Markov decision process‐based routing algorithm in hybrid Satellites/UAVs disruption‐tolerant sensing networks

Abstract

Recently, a hybrid remote sensing network constituted by satellites in constellation and Unmanned Aerial Vehicles (UAVs) in formation attracts a lot of interests, benefiting from the flexible architecture and excellent rapid responsiveness. Considering frequently intermittent connectivity and limited resource onboard, Disruption-Tolerant Networking (DTN) develops a feasible solution for the remote sensing scenarios. However, the intrinsic motion models of multifarious nodes lead to deterministic or semi-deterministic contacts, which makes finding a reliable end-to-end routing path for timely data delivery difficult, with typical routing strategies such as Contact Graph Routing (CGR).
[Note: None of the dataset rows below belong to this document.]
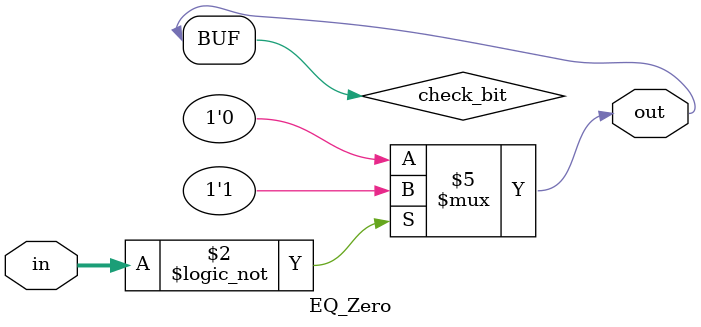
<source format=v>
`timescale 1ns / 1ps
module EQ_Zero(
    input [31:0] in,
    output out
    );
reg check_bit=0;

//initial
//check_bit=1'b0;

assign out = check_bit ;

always @(in)
  if(in==32'b00)
     check_bit = 1'b1 ;
  else                       
     check_bit = 1'b0 ;      //if(in>0) including and (n<0) xxxxxxx or zzzzzzzzzzzzz
 
 
//always@(in)
//begin
//	case(in)
//	 32'h00000000:   check_bit = 1'b1 ;
////	 32':   check_bit = 1'b0 ;
//	default: check_bit = 1'b0 ;
//	endcase
//end

endmodule












</source>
To cope with such routing challenge in the hybrid network, a Probabilistic Contact Graph (PCG) is designed, taking the diverse node properties into consideration. In particular, a probability prediction model for semi-deterministic contacts between the UAV nodes is proposed, with a semi-Markov motion model for the UAV nodes. Besides, a Markov Decision Process based Routing (MDPR) algorithm is designed to search for a feasible data transmission path with a series of hybrid deterministic and semi-deterministic contacts. Through the numerical and experimental simulations with Interplanetary Overlay Network (ION), the proposed MDPR algorithm shows excellent routing performance concerning delivery delay and delivery ratio, compared with the typical CGR strategy.